— INSTRUCTIONS FOR THE TASK —
Update the text of the data below so that every "Invalid Date" becomes "Unknown Date" and nothing else changes. Leave the pictures out of your answer.

— ENTRIES SUPPLIED —

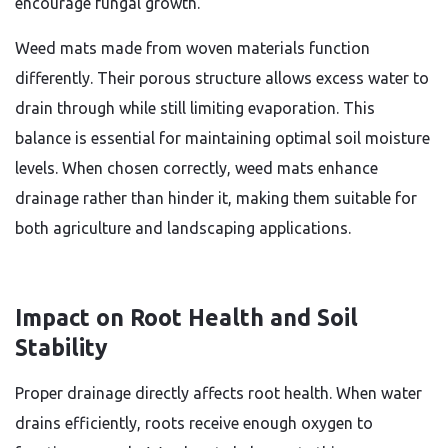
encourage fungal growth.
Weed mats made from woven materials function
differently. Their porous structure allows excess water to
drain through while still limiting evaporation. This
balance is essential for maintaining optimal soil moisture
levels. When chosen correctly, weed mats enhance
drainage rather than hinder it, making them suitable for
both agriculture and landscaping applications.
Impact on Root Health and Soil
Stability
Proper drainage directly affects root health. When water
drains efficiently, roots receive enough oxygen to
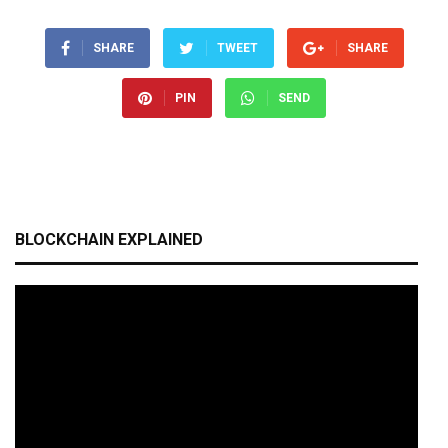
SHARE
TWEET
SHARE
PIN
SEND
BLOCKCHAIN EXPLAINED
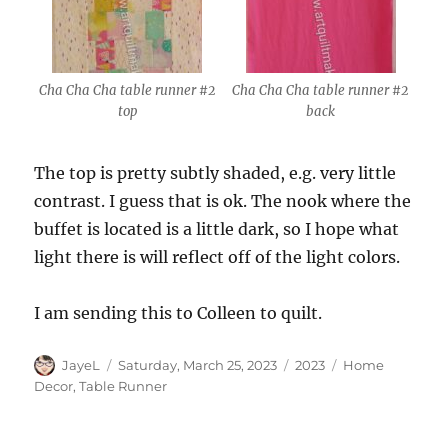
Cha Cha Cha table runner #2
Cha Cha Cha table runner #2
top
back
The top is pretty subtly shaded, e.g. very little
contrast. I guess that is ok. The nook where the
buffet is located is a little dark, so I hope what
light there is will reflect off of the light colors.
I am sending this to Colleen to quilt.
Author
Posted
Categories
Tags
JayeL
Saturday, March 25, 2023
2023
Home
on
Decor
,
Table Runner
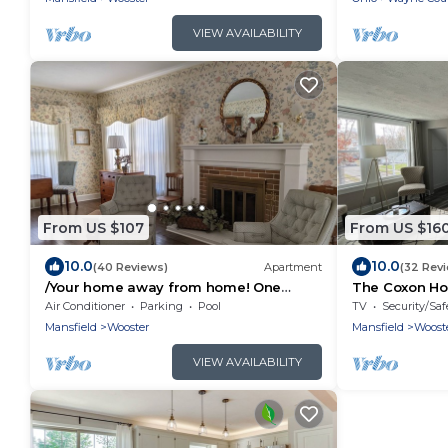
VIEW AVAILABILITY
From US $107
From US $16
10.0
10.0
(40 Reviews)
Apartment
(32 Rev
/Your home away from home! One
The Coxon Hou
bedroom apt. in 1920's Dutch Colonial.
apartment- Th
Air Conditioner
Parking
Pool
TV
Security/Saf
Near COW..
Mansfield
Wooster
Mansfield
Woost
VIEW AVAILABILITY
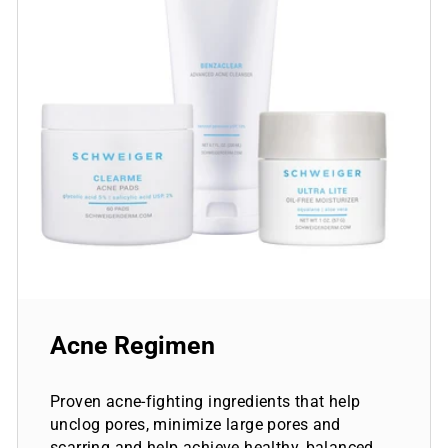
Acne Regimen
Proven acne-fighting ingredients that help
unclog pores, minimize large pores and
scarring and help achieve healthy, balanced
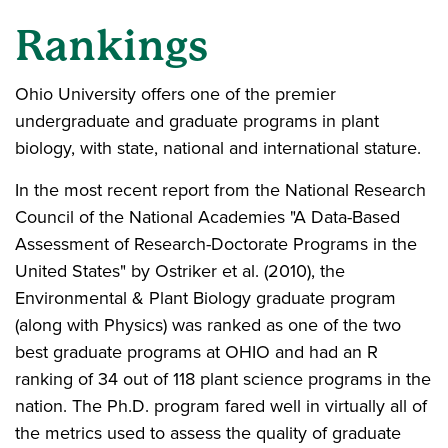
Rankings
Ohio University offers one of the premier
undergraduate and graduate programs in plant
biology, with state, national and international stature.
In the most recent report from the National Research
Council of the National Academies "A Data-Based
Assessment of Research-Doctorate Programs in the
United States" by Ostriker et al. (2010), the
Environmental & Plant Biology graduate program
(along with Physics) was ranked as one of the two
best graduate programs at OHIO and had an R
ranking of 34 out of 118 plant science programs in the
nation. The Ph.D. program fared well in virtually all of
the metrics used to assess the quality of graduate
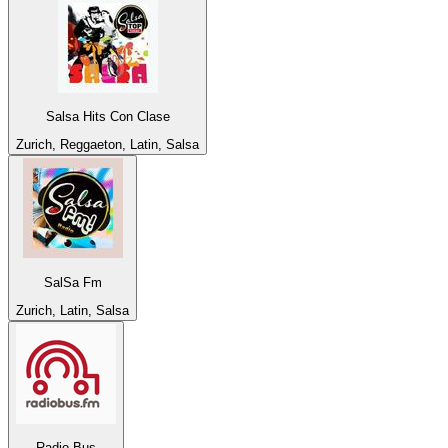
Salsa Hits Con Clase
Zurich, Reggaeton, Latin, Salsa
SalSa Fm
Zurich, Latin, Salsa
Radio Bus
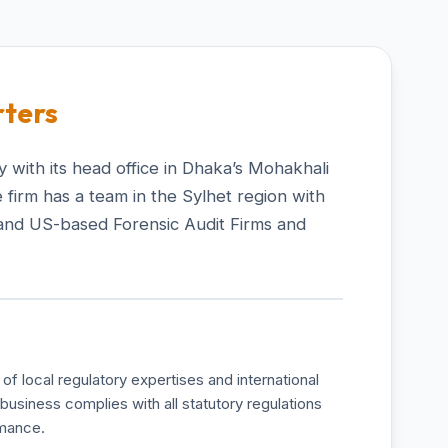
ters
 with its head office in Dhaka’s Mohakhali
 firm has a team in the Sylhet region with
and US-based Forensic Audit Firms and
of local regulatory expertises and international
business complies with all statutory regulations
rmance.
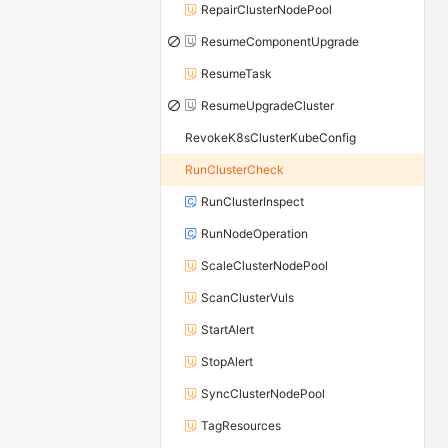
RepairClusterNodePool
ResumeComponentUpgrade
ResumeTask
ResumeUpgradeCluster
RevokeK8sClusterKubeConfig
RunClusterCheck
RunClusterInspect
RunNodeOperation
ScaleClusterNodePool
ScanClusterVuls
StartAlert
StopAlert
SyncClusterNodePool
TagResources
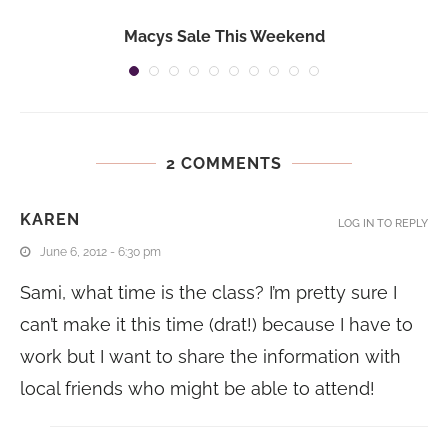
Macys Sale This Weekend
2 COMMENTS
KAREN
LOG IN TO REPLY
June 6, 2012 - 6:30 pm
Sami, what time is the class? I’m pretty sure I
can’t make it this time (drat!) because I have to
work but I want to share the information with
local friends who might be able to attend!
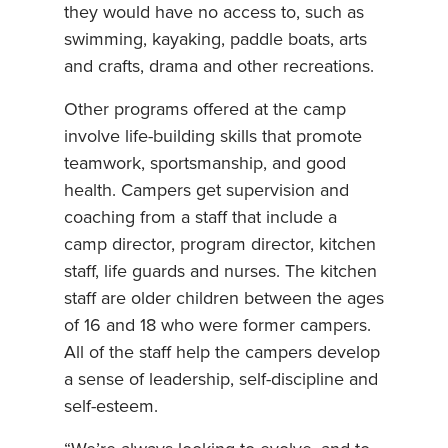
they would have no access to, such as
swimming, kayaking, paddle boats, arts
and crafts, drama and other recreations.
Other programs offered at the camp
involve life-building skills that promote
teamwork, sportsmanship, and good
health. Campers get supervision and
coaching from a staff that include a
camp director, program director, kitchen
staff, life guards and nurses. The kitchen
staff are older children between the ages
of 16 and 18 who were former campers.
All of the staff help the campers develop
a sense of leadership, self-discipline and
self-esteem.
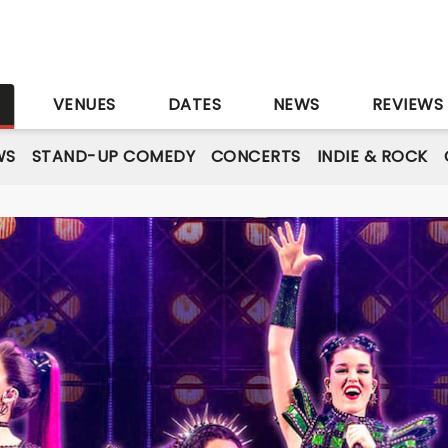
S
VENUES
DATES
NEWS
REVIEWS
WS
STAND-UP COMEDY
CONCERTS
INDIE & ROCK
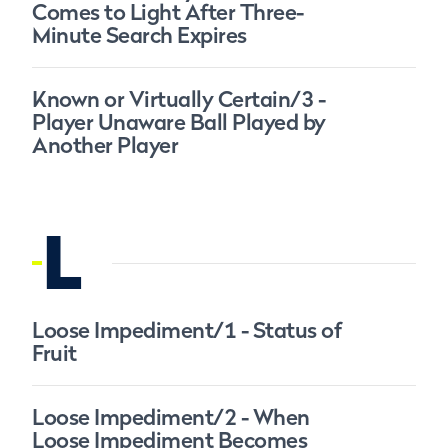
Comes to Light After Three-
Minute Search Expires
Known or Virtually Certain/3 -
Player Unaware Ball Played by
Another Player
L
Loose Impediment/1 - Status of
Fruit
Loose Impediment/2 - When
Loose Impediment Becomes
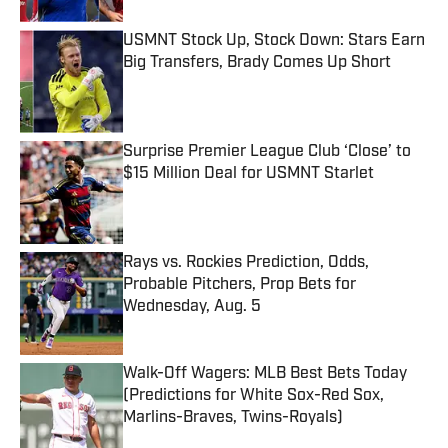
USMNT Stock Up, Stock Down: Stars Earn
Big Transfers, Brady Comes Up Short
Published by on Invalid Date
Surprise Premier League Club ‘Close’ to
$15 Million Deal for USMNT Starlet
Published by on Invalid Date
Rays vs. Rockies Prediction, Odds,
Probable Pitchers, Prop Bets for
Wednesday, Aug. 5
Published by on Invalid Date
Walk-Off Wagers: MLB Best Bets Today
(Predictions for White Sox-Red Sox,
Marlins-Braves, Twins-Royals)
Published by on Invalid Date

— EXERCISE RESPONSE —
encourage fungal growth.
Weed mats made from woven materials function
differently. Their porous structure allows excess water to
drain through while still limiting evaporation. This
balance is essential for maintaining optimal soil moisture
levels. When chosen correctly, weed mats enhance
drainage rather than hinder it, making them suitable for
both agriculture and landscaping applications.
Impact on Root Health and Soil
Stability
Proper drainage directly affects root health. When water
drains efficiently, roots receive enough oxygen to
SHARE
TWEET
SHARE
PIN
SEND
BLOCKCHAIN EXPLAINED
Cha Cha Cha table runner #2
Cha Cha Cha table runner #2
top
back
The top is pretty subtly shaded, e.g. very little
contrast. I guess that is ok. The nook where the
buffet is located is a little dark, so I hope what
light there is will reflect off of the light colors.
I am sending this to Colleen to quilt.
Author
Posted
Categories
Tags
JayeL
Saturday, March 25, 2023
2023
Home
on
Decor
,
Table Runner
VIEW AVAILABILITY
From US $107
From US $16
10.0
10.0
(40 Reviews)
Apartment
(32 Rev
/Your home away from home! One
The Coxon Hou
bedroom apt. in 1920's Dutch Colonial.
apartment- Th
Air Conditioner
Parking
Pool
TV
Security/Saf
Near COW..
Mansfield
Wooster
Mansfield
Woost
VIEW AVAILABILITY
Acne Regimen
Proven acne-fighting ingredients that help
unclog pores, minimize large pores and
scarring and help achieve healthy, balanced
Rankings
Ohio University offers one of the premier
undergraduate and graduate programs in plant
biology, with state, national and international stature.
In the most recent report from the National Research
Council of the National Academies "A Data-Based
Assessment of Research-Doctorate Programs in the
United States" by Ostriker et al. (2010), the
Environmental & Plant Biology graduate program
(along with Physics) was ranked as one of the two
best graduate programs at OHIO and had an R
ranking of 34 out of 118 plant science programs in the
nation. The Ph.D. program fared well in virtually all of
the metrics used to assess the quality of graduate
Salsa Hits Con Clase
Zurich, Reggaeton, Latin, Salsa
SalSa Fm
Zurich, Latin, Salsa
Radio Bus
ters
 with its head office in Dhaka’s Mohakhali
 firm has a team in the Sylhet region with
and US-based Forensic Audit Firms and
of local regulatory expertises and international
business complies with all statutory regulations
rmance.
RepairClusterNodePool
ResumeComponentUpgrade
ResumeTask
ResumeUpgradeCluster
RevokeK8sClusterKubeConfig
RunClusterCheck
RunClusterInspect
RunNodeOperation
ScaleClusterNodePool
ScanClusterVuls
StartAlert
StopAlert
SyncClusterNodePool
TagResources
Macys Sale This Weekend
2 COMMENTS
KAREN
LOG IN TO REPLY
June 6, 2012 - 6:30 pm
Sami, what time is the class? I’m pretty sure I
can’t make it this time (drat!) because I have to
work but I want to share the information with
local friends who might be able to attend!
they would have no access to, such as
swimming, kayaking, paddle boats, arts
and crafts, drama and other recreations.
Other programs offered at the camp
involve life-building skills that promote
teamwork, sportsmanship, and good
health. Campers get supervision and
coaching from a staff that include a
camp director, program director, kitchen
staff, life guards and nurses. The kitchen
staff are older children between the ages
of 16 and 18 who were former campers.
All of the staff help the campers develop
a sense of leadership, self-discipline and
self-esteem.
S
VENUES
DATES
NEWS
REVIEWS
WS
STAND-UP COMEDY
CONCERTS
INDIE & ROCK
Comes to Light After Three-
Minute Search Expires
Known or Virtually Certain/3 -
Player Unaware Ball Played by
Another Player
L
Loose Impediment/1 - Status of
Fruit
Loose Impediment/2 - When
Loose Impediment Becomes
USMNT Stock Up, Stock Down: Stars Earn
Big Transfers, Brady Comes Up Short
Published by on Unknown Date
Surprise Premier League Club ‘Close’ to
$15 Million Deal for USMNT Starlet
Published by on Unknown Date
Rays vs. Rockies Prediction, Odds,
Probable Pitchers, Prop Bets for
Wednesday, Aug. 5
Published by on Unknown Date
Walk-Off Wagers: MLB Best Bets Today
(Predictions for White Sox-Red Sox,
Marlins-Braves, Twins-Royals)
Published by on Unknown Date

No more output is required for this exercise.